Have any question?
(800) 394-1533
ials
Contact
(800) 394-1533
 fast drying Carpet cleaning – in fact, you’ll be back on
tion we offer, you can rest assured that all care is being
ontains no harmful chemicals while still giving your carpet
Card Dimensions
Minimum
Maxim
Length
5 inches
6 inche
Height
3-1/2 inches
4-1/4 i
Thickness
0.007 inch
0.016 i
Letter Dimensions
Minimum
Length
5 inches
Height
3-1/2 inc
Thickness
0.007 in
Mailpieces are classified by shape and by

#####

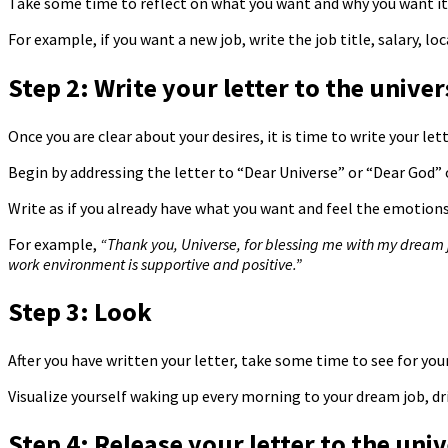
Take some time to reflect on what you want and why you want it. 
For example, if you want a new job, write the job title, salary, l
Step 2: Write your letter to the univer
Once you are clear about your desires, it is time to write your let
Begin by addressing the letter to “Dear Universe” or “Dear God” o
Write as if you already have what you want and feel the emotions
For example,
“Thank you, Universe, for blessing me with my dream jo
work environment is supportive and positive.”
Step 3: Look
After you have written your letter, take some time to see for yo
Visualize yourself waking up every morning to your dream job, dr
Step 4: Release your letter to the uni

#####

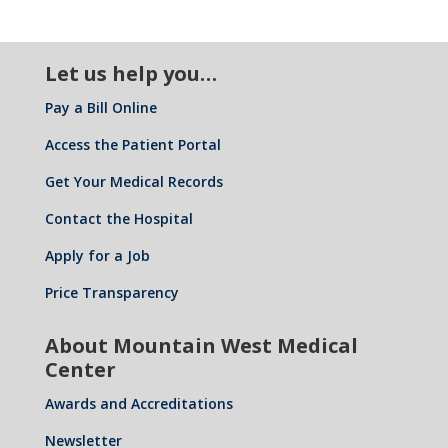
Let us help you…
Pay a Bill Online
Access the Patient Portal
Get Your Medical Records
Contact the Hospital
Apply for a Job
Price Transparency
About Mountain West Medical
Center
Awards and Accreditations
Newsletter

#####

**Problem to work on:** Arrange the lines from the line with "Have any question?" to the line with "Mailpieces are classified by shape and by" as a Markdown table with the columns No. and Line, numbering each row and leaving out any blank lines.

**Result:**
| No. | Line |
|---|---|
| 1 | Have any question? |
| 2 | (800) 394-1533 |
| 3 | ials |
| 4 | Contact |
| 5 | (800) 394-1533 |
| 6 |  fast drying Carpet cleaning – in fact, you’ll be back on |
| 7 | tion we offer, you can rest assured that all care is being |
| 8 | ontains no harmful chemicals while still giving your carpet |
| 9 | Card Dimensions |
| 10 | Minimum |
| 11 | Maxim |
| 12 | Length |
| 13 | 5 inches |
| 14 | 6 inche |
| 15 | Height |
| 16 | 3-1/2 inches |
| 17 | 4-1/4 i |
| 18 | Thickness |
| 19 | 0.007 inch |
| 20 | 0.016 i |
| 21 | Letter Dimensions |
| 22 | Minimum |
| 23 | Length |
| 24 | 5 inches |
| 25 | Height |
| 26 | 3-1/2 inc |
| 27 | Thickness |
| 28 | 0.007 in |
| 29 | Mailpieces are classified by shape and by |